Williams’ advice is ultimately about alignment. If your ambitions are modest, sustainable, and long-term, there is nothing wrong with remaining a motorcycle. But if you seek venture capital, you must understand that investors are expecting a rocket.
Why Self-Funding Can Sometimes Make More Sense
One of the more refreshing aspects of Williams’ perspective is his refusal to treat venture capital as mandatory. In today’s startup culture, raising money is often framed as proof of legitimacy. Founders announce funding rounds with the same emotional energy as award ceremonies.
Williams pushes back against that mindset.
For entrepreneurs building slower-growing businesses, self-funding may actually be the smarter path. It allows founders to retain ownership, move at their own pace, and avoid external pressure to scale beyond what feels sustainable.
There is a quiet dignity in building something carefully. Not every business needs to dominate an industry to matter.
This idea feels especially relevant now, when so many founders are trapped performing growth instead of understanding what growth actually costs. Venture capital can accelerate success, but it can also amplify instability if the foundation underneath is unclear.
The motorcycle-versus-rocket question is less about ambition and more about honesty.
Y’all Sweet Tea and the Rocket Ship Mentality
Williams’ investment philosophy becomes clearer when looking at the companies he chooses to back.
During the Inc. Small Business Week Series, he appeared alongside Darien Craig and Brandon Echols, the founders of Y’all Sweet Tea. The company, known for its black tea bags designed specifically for homemade Southern sweet tea, appeared on Shark Tank in 2024.
On the show, Williams partnered with Lori Greiner to offer the founders $500,000 for 15 percent equity.
The investment itself reflected belief in scale. Williams did not see the company as a small lifestyle brand with limited ambition. He saw expansion potential.
That belief became even more important when the founders struggled last year. According to Craig, Williams reminded them why he invested in the first place.
“He was like, ‘Guys, I invested because this thing is a rocket ship,’” Craig recalled. “‘The only way you’re going to take this thing is to the moon or Mars.’”
The statement feels motivational on the surface, but it also reveals the emotional contract behind venture capital. Investors back founders because they believe extraordinary growth is possible. The expectation is not survival. It is lift-off.
Real Question Behind Williams’ Startup Growth Advice
What makes Williams’ perspective compelling is that it is not really about startups at all. It is about self-awareness.
Modern entrepreneurship often rewards performance over reflection. Founders spend enormous amounts of time refining pitches, building decks, and chasing momentum, but very little time asking what kind of life they actually want their business to create.
Do they want freedom or acceleration? Stability or dominance? Ownership or expansion?
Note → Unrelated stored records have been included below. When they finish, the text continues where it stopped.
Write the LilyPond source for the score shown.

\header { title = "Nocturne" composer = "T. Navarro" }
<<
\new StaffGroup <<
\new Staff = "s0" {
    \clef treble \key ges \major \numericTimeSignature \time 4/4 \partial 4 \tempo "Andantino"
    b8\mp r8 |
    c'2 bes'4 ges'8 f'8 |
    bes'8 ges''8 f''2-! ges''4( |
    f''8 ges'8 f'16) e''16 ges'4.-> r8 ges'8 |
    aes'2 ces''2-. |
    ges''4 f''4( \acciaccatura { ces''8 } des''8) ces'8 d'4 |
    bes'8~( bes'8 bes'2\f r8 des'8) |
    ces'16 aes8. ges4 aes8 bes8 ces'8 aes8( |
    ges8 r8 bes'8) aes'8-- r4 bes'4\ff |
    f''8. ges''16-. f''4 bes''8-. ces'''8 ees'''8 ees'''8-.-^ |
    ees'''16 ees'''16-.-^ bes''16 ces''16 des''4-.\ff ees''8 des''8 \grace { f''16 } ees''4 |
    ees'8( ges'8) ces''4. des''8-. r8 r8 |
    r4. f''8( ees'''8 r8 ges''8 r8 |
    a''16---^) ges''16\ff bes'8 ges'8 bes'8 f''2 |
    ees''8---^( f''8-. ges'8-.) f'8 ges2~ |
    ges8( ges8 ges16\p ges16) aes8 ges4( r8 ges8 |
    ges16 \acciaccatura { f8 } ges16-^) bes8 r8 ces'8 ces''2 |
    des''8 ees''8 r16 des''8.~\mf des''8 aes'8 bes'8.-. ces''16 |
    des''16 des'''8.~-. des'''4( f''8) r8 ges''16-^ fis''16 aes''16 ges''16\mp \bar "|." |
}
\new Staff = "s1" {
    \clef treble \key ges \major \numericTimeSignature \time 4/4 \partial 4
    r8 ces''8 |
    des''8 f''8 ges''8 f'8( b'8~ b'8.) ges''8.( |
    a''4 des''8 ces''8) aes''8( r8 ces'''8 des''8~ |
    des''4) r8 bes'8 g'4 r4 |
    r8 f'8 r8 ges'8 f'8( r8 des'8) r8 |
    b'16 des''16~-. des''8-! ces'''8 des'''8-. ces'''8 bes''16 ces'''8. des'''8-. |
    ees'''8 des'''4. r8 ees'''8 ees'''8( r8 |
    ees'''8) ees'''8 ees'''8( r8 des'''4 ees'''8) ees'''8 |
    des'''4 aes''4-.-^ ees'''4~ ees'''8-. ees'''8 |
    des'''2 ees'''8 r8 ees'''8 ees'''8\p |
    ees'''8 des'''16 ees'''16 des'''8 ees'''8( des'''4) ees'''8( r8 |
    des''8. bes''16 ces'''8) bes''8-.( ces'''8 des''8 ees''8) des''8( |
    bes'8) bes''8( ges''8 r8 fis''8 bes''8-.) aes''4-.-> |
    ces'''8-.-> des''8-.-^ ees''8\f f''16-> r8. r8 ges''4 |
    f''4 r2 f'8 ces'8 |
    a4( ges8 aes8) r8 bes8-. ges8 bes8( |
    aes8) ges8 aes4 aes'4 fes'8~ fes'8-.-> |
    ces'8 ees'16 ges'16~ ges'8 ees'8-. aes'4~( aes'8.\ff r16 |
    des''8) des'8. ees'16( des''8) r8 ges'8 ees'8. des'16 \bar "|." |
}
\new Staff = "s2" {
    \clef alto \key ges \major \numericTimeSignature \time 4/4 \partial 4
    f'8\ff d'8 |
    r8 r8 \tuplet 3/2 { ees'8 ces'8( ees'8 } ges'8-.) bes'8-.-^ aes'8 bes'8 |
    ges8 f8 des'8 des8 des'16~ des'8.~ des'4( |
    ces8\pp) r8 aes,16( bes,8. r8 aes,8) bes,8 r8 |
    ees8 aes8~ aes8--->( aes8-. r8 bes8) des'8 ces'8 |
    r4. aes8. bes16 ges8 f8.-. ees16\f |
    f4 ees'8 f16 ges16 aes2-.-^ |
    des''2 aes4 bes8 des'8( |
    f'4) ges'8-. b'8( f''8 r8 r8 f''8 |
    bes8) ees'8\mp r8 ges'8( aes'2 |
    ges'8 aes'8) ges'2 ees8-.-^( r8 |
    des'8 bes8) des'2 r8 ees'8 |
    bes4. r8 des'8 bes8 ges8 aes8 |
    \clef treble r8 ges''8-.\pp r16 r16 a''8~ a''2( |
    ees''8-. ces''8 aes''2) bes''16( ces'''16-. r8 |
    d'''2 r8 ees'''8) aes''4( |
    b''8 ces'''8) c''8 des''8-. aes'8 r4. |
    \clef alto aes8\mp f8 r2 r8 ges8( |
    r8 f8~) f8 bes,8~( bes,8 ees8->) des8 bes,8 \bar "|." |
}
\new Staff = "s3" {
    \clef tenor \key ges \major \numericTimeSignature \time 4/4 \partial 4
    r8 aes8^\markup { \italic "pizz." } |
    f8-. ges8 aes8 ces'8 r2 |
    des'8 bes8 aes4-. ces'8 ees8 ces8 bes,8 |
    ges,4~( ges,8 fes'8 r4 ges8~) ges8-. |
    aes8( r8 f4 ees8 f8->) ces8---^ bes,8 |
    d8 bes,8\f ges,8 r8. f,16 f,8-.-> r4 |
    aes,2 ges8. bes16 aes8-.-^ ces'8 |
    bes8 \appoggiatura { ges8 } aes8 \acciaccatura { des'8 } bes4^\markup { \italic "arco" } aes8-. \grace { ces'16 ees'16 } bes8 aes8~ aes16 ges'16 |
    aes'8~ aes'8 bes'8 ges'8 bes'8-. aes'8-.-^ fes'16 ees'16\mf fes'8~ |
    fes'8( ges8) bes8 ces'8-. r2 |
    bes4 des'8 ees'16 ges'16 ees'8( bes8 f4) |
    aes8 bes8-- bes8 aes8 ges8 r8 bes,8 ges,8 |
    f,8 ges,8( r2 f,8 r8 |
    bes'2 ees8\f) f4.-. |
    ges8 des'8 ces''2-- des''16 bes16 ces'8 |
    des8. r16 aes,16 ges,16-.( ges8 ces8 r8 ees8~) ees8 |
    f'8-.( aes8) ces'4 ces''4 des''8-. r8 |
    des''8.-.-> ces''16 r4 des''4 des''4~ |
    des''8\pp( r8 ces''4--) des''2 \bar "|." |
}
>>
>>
The motorcycle-versus-rocket metaphor forces entrepreneurs to confront those questions before outside pressure makes the decision for them.
Some businesses are meant to move steadily through decades, serving customers consistently without needing explosive growth. Others are designed for aggressive expansion and category disruption. Both paths are valid, but confusion between them creates disaster.
Williams’ advice lands because it removes the glamour from scaling and replaces it with something more difficult: clarity.
And in a culture obsessed with bigger, faster, and louder, clarity may be the rarest startup advantage of all.